Racism? Antisemitism? Sexual misconduct? It’s all good!
Despite what you may have heard from the liberal elite and their minions in the lamestream media, the Republican Party of 2022 is not the restrictive, unwelcoming institution the DUMBocrats would have you believe. Not even close. In fact, according to a newly released Morning Consult/Politico poll on Wednesday, the majority of GOP voters are refreshingly open-minded when it comes to conservative candidates with histories of racism, antisemitism, and homophobia — or, I should say, their theoretical histories, since we all know no Republican office-holder would actually engage in that sort of behavior, right? Right?
Just 38% of GOP respondents to the national tracking poll indicated it would be a “major problem” if a candidate was accused of making racist remarks. Only 25% said it would be a major problem if a candidate was accused of making homophobic remarks — a number that inched up to 26% if the remarks had been transphobic. Not even half of Republican respondents indicated a candidate accused of antisemitism would have serious trouble getting their vote.
Conversely, it was the Democrats — closed-minded and intolerant as they are — who overwhelmingly shut the door on prospective public servants, with anywhere from 65-80% of respondents saying the above scenarios would present a “major problem” for a candidate vying for their support.
There is, I suppose, a lesson to be drawn from this poll, which was conducted between April 22-April 25 with responses from over 2000 registered voters.
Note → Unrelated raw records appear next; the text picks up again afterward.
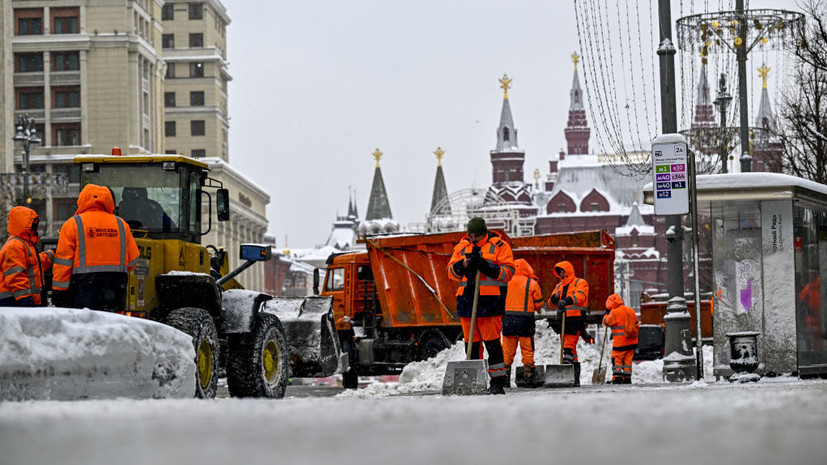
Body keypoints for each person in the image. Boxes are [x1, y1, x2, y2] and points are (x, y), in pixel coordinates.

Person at [447, 217, 515, 395]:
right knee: (471, 344)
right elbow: (450, 272)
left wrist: (486, 266)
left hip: (490, 304)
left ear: (484, 233)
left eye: (477, 236)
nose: (474, 239)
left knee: (492, 344)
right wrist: (463, 265)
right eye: (471, 235)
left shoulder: (500, 246)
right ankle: (474, 380)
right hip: (467, 302)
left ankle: (497, 382)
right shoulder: (462, 247)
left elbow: (508, 272)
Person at [52, 183, 140, 312]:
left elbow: (63, 265)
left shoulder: (73, 224)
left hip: (83, 291)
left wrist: (59, 293)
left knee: (87, 328)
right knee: (114, 328)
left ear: (83, 199)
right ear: (109, 201)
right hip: (115, 291)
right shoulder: (121, 225)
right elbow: (133, 262)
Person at [548, 260, 592, 386]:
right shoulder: (558, 286)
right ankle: (574, 379)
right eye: (559, 272)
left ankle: (566, 374)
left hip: (576, 320)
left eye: (563, 271)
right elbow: (551, 304)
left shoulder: (580, 283)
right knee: (570, 351)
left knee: (568, 347)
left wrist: (567, 300)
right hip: (563, 322)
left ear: (568, 271)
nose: (561, 274)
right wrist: (554, 298)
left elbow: (581, 296)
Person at [0, 207, 54, 307]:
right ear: (23, 224)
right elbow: (16, 277)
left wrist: (52, 254)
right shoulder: (14, 246)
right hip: (14, 302)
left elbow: (36, 265)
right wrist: (26, 302)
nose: (35, 226)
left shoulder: (23, 244)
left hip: (19, 301)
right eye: (32, 222)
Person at [502, 258, 544, 387]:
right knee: (527, 350)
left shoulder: (505, 282)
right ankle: (528, 378)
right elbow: (538, 304)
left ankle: (504, 379)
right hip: (525, 320)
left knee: (507, 351)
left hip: (508, 319)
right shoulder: (531, 283)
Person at [602, 293, 639, 384]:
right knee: (628, 360)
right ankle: (627, 378)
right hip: (632, 341)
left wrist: (606, 314)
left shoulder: (614, 312)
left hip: (620, 343)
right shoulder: (630, 310)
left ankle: (617, 378)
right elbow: (637, 324)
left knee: (617, 359)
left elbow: (606, 322)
To me, that lesson here is clearly that Republicans are simply the more flexible, more welcoming party, who embrace candidates from all walks of life: racist walks, homophobic walks, antisemitic walks. You name it, Republicans are the ones who say “hey, c’mon in. We’re a big tent.”
It’s Democrats, meanwhile, who seemingly make their candidates grovel for their votes, closing the door on hardworking aspiring politicians who simply want to be granted enormous public power despite a history of alleged bigotry. Tell me, is that what a representative democracy is all about? I don’t think so.